# Hello, I am just starting...



## bogdan.m (Nov 5, 2016)

Hello, i am just starting with this hobby, and i would like to get some tips for better photography. I will post some photos i did and i will wait for you to criticize them, good and bad ideas are all welcome 
link


----------



## photo1x1.com (Nov 5, 2016)

Hi there, welcome to the forum. 
It´s hard to give any tips when you are just starting out. One thing looking at the images you posted would be: from a series of images, only publish your very best pictures. That will quickly make you a better photographer in the eyes of the people that look at your portfolio. Having one or two sunset shots sure would be enough to begin with.
Two of the sunset shots are nice. Did you know that you get that star effect on the sun, by closing the aperture? That brings us to one of the key components of photography, the aperture. Learn the basics how aperture, shutter speed and focal length can change the look of your images. That way you will learn how to take sharp images whether your object is moving or not, how to blur the background in shots with people like your kids, etc. etc..
To chose one image to critic: autumn leaves:

nice perspective - to create interesting images, it is always great to shoot from angles that are not so common, well done.
try to get the horizon level whenever you can, OR get it extremely out of the level to not make it look as if it was done by accident (you probably looked at the (church?) tower to the left, but shooting up on a building results in distorted perspectives - always try to look at the horizon instead).

Set task a -
In the records below, rewrite the lines starting at the one containing "orange trapezoid: moved 10 px right, 2 px up" and ending at the one containing "purple line: rotated 18 degrees clockwise", changing "counterclockwise" to "anticlockwise" and leaving everything else the same. Omit the picture lines from your answer.

Input rows -
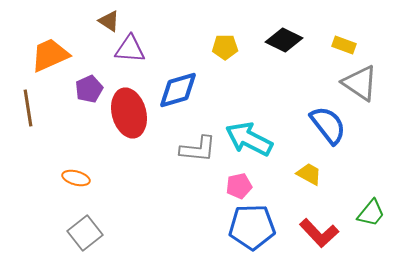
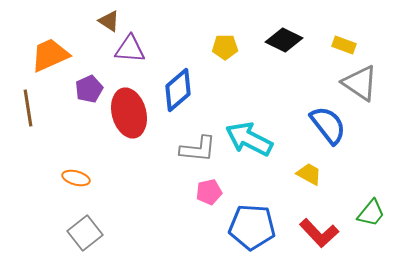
blue diamond: rotated 24 degrees counterclockwise
pink pentagon: moved 30 px left, 6 px down
blue pentagon: rotated 6 degrees clockwise
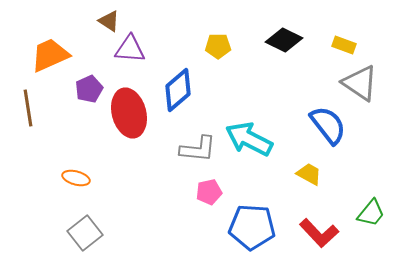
yellow pentagon: moved 7 px left, 1 px up
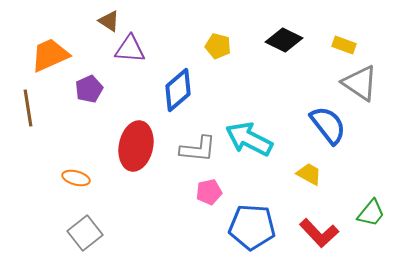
yellow pentagon: rotated 15 degrees clockwise
red ellipse: moved 7 px right, 33 px down; rotated 27 degrees clockwise
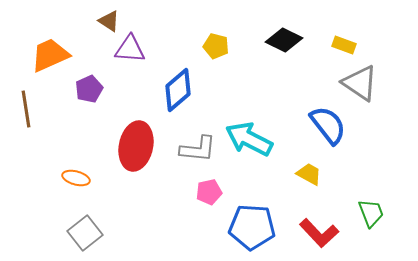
yellow pentagon: moved 2 px left
brown line: moved 2 px left, 1 px down
green trapezoid: rotated 60 degrees counterclockwise
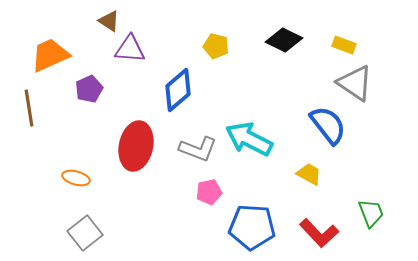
gray triangle: moved 5 px left
brown line: moved 3 px right, 1 px up
gray L-shape: rotated 15 degrees clockwise
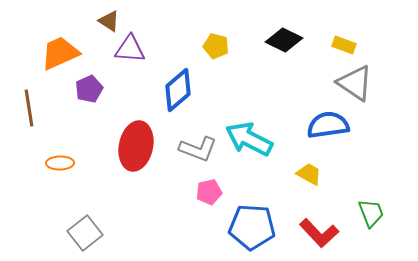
orange trapezoid: moved 10 px right, 2 px up
blue semicircle: rotated 60 degrees counterclockwise
orange ellipse: moved 16 px left, 15 px up; rotated 16 degrees counterclockwise
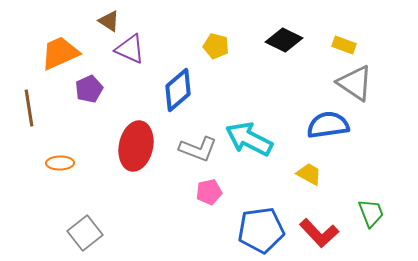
purple triangle: rotated 20 degrees clockwise
blue pentagon: moved 9 px right, 3 px down; rotated 12 degrees counterclockwise
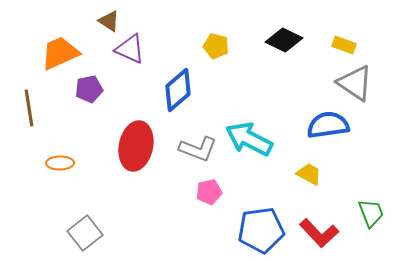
purple pentagon: rotated 12 degrees clockwise
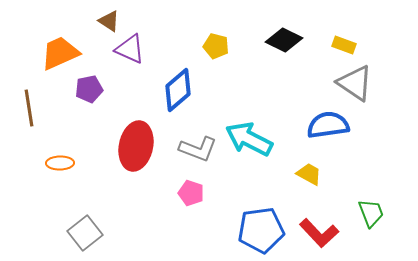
pink pentagon: moved 18 px left, 1 px down; rotated 30 degrees clockwise
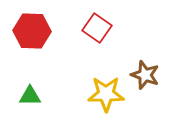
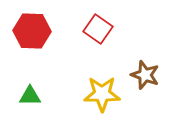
red square: moved 1 px right, 1 px down
yellow star: moved 4 px left
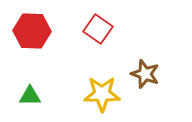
brown star: moved 1 px up
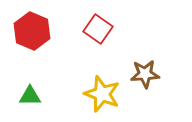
red hexagon: rotated 21 degrees clockwise
brown star: rotated 24 degrees counterclockwise
yellow star: rotated 21 degrees clockwise
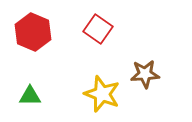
red hexagon: moved 1 px right, 1 px down
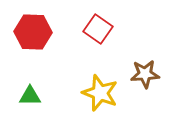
red hexagon: rotated 21 degrees counterclockwise
yellow star: moved 2 px left, 1 px up
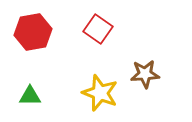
red hexagon: rotated 12 degrees counterclockwise
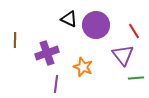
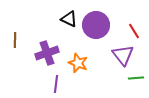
orange star: moved 5 px left, 4 px up
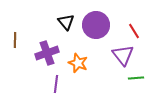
black triangle: moved 3 px left, 3 px down; rotated 24 degrees clockwise
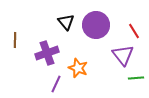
orange star: moved 5 px down
purple line: rotated 18 degrees clockwise
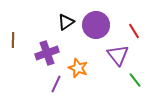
black triangle: rotated 36 degrees clockwise
brown line: moved 2 px left
purple triangle: moved 5 px left
green line: moved 1 px left, 2 px down; rotated 56 degrees clockwise
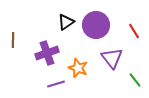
purple triangle: moved 6 px left, 3 px down
purple line: rotated 48 degrees clockwise
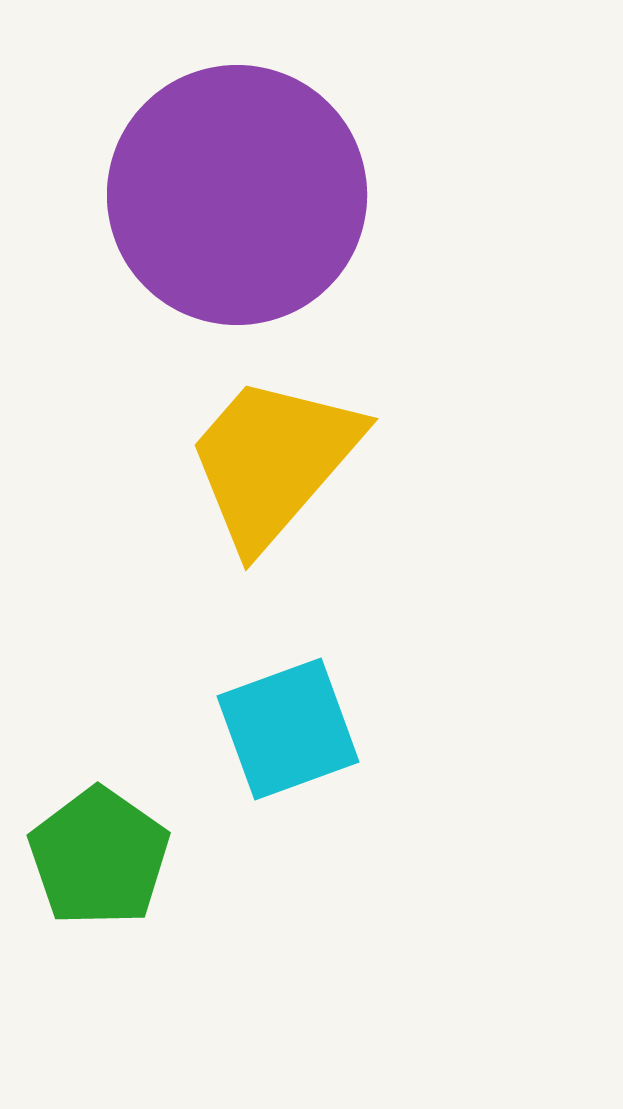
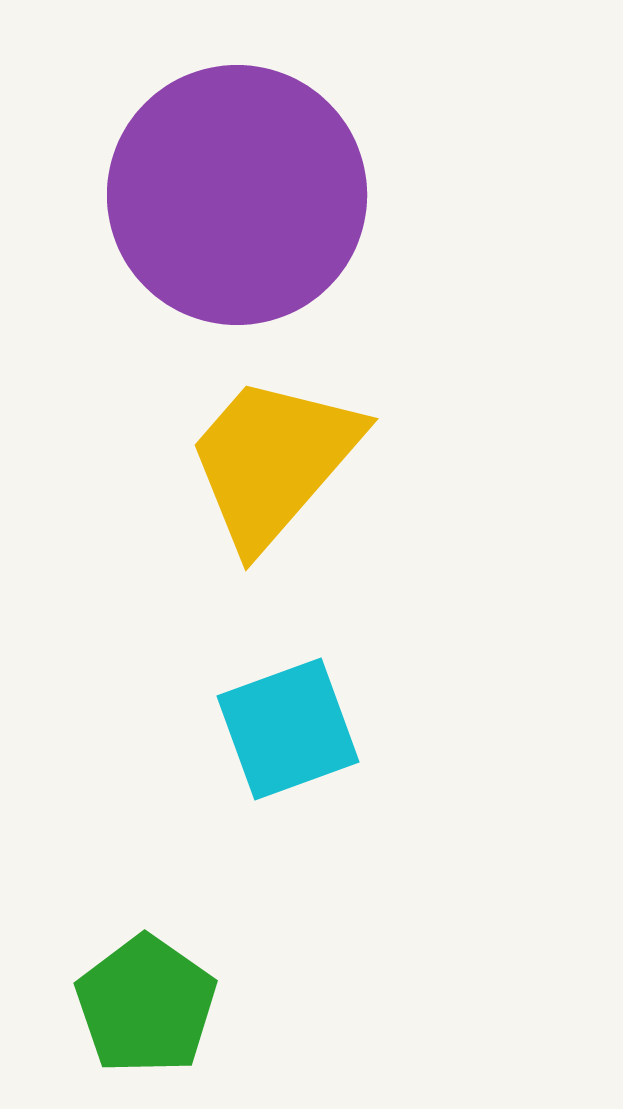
green pentagon: moved 47 px right, 148 px down
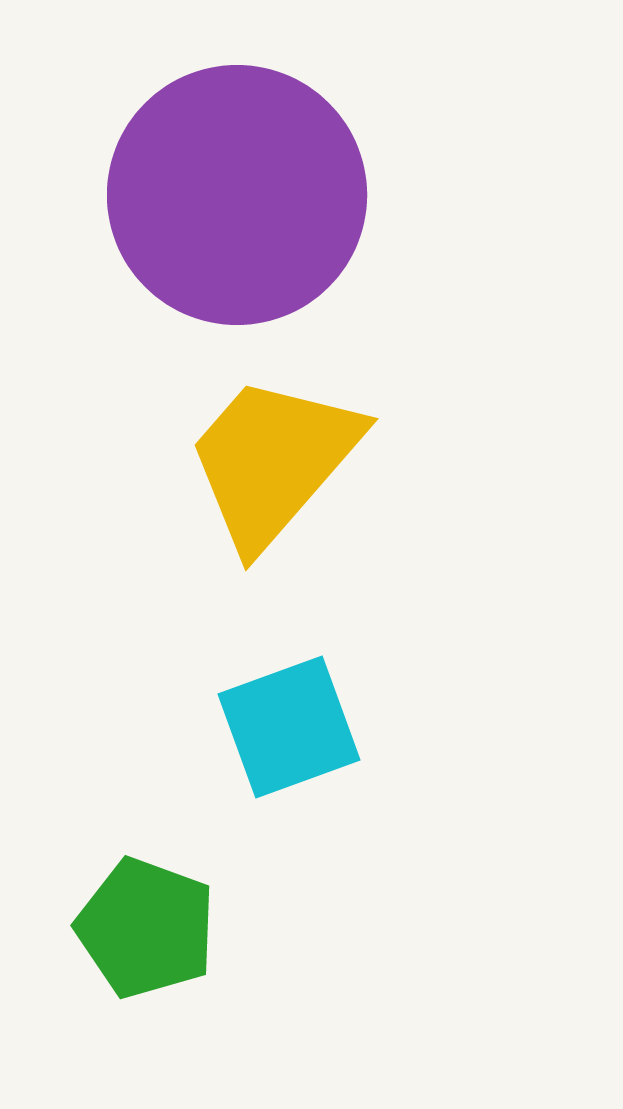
cyan square: moved 1 px right, 2 px up
green pentagon: moved 77 px up; rotated 15 degrees counterclockwise
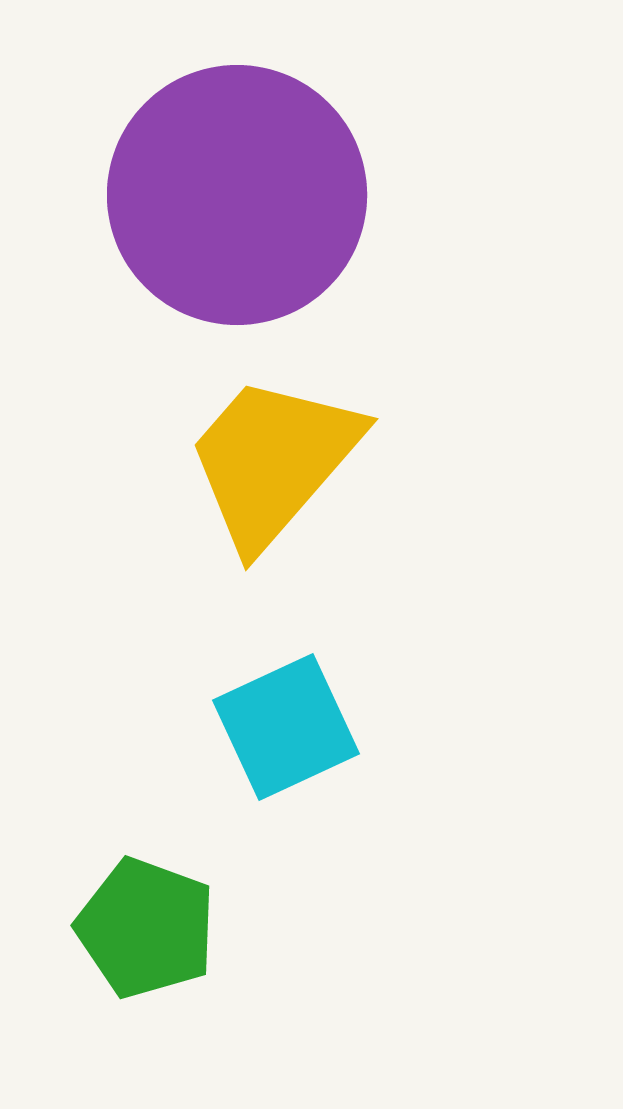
cyan square: moved 3 px left; rotated 5 degrees counterclockwise
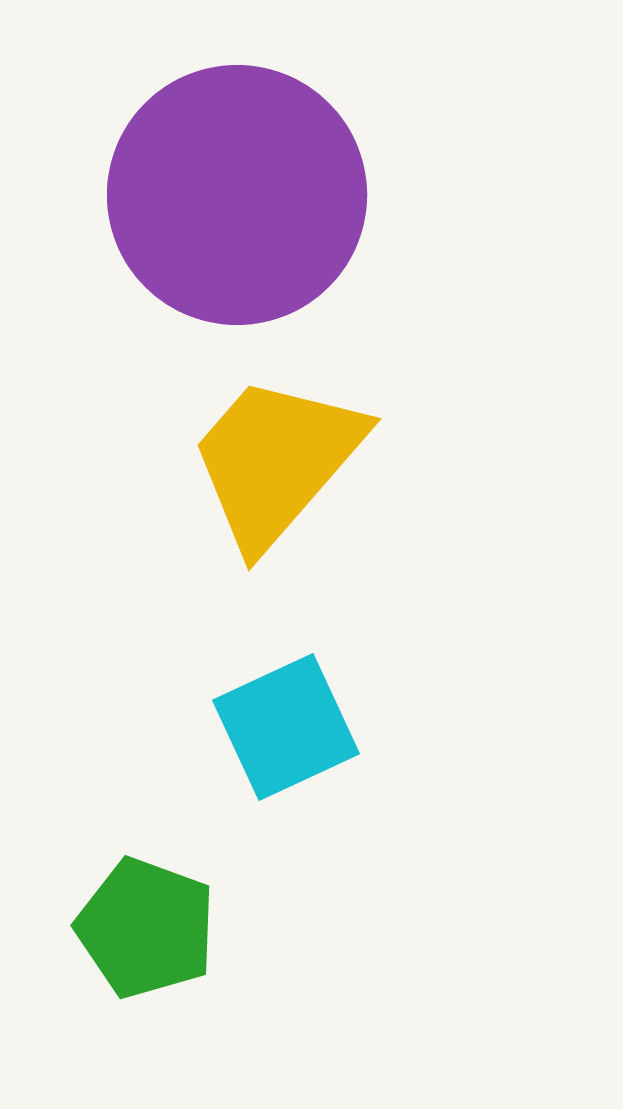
yellow trapezoid: moved 3 px right
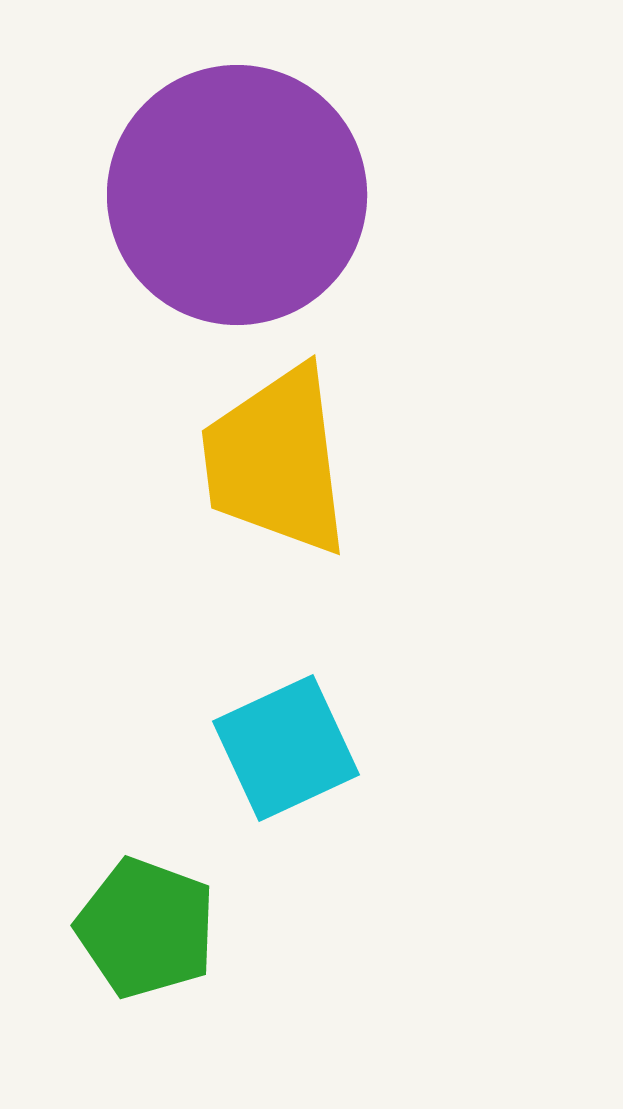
yellow trapezoid: rotated 48 degrees counterclockwise
cyan square: moved 21 px down
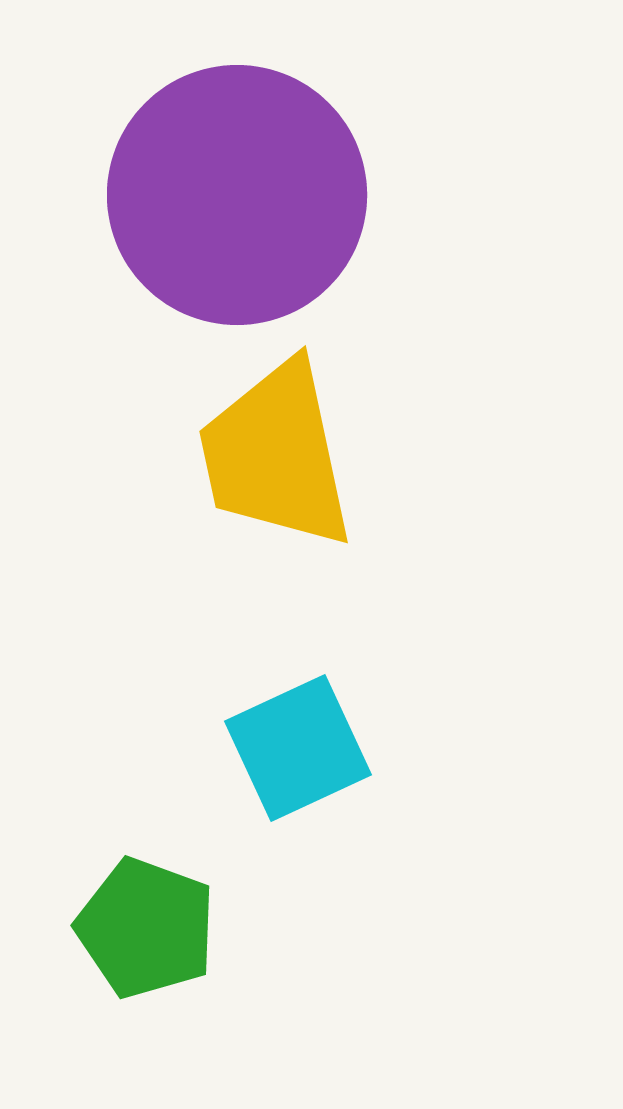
yellow trapezoid: moved 6 px up; rotated 5 degrees counterclockwise
cyan square: moved 12 px right
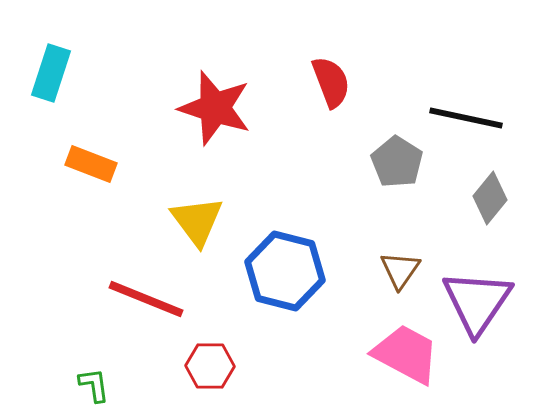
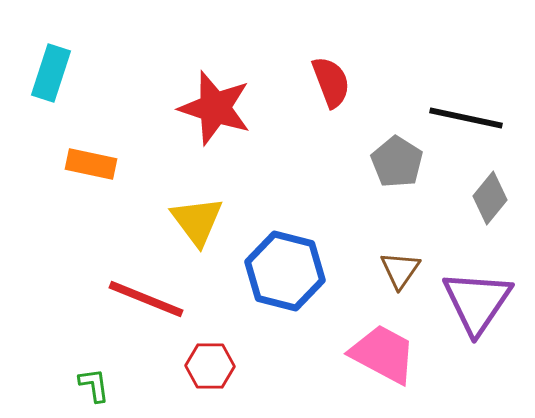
orange rectangle: rotated 9 degrees counterclockwise
pink trapezoid: moved 23 px left
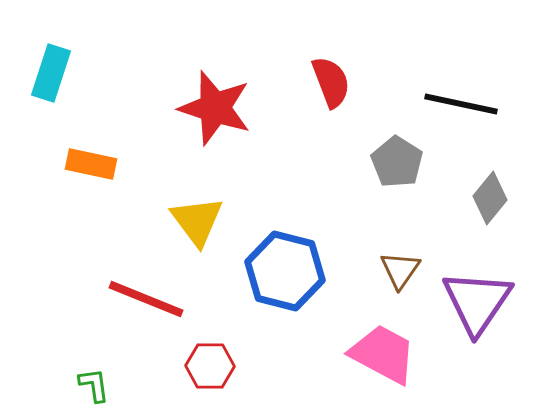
black line: moved 5 px left, 14 px up
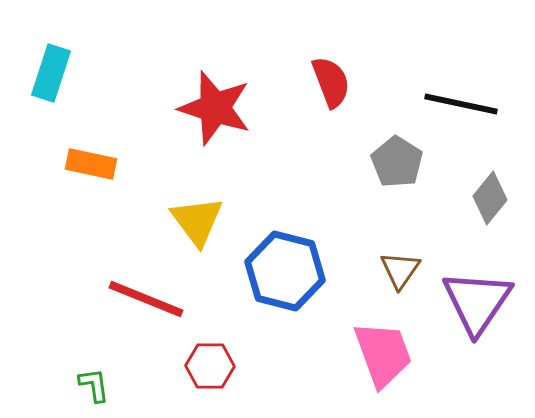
pink trapezoid: rotated 42 degrees clockwise
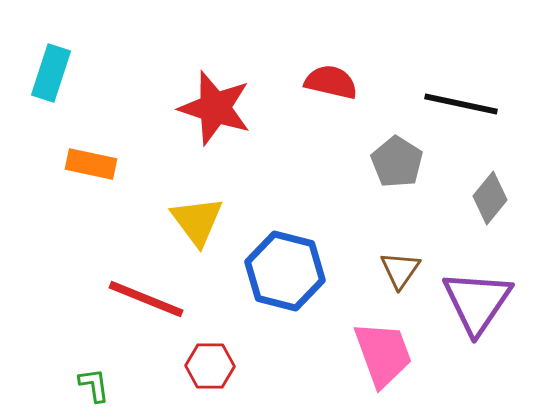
red semicircle: rotated 56 degrees counterclockwise
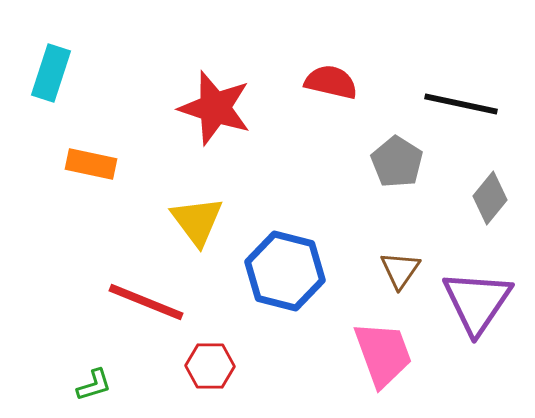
red line: moved 3 px down
green L-shape: rotated 81 degrees clockwise
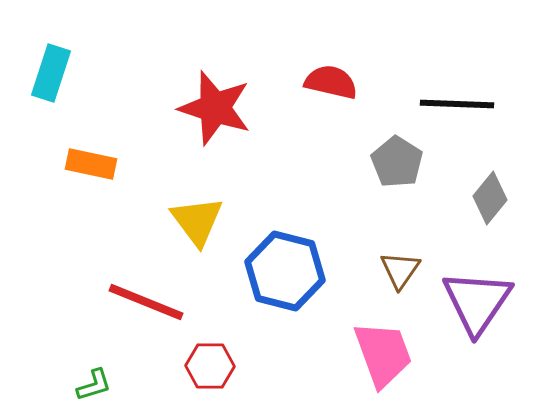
black line: moved 4 px left; rotated 10 degrees counterclockwise
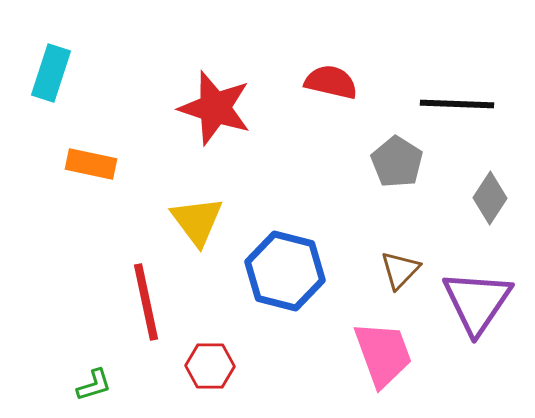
gray diamond: rotated 6 degrees counterclockwise
brown triangle: rotated 9 degrees clockwise
red line: rotated 56 degrees clockwise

Set task b -
According to the photography forum thread, what produces the star effect on the sun?

Full solution a -
orange trapezoid: moved 10 px right, 2 px up
blue semicircle: rotated 60 degrees anticlockwise
orange ellipse: moved 16 px left, 15 px up; rotated 16 degrees anticlockwise
purple triangle: rotated 20 degrees clockwise
blue pentagon: moved 9 px right, 3 px down; rotated 12 degrees anticlockwise
purple pentagon: rotated 12 degrees clockwise
pink pentagon: moved 18 px left, 1 px down; rotated 30 degrees clockwise
red square: moved 1 px right, 1 px down
yellow star: moved 4 px left
brown star: moved 1 px up
red hexagon: rotated 21 degrees clockwise
brown star: rotated 24 degrees anticlockwise
yellow star: rotated 21 degrees clockwise
red hexagon: moved 1 px right, 1 px down
red hexagon: rotated 21 degrees anticlockwise
yellow star: moved 2 px left, 1 px up
red hexagon: rotated 12 degrees anticlockwise
orange star: moved 5 px left, 4 px up
black triangle: moved 3 px left, 3 px down; rotated 24 degrees clockwise
orange star: moved 5 px down
purple line: rotated 18 degrees clockwise

Full solution b -
Closing the aperture.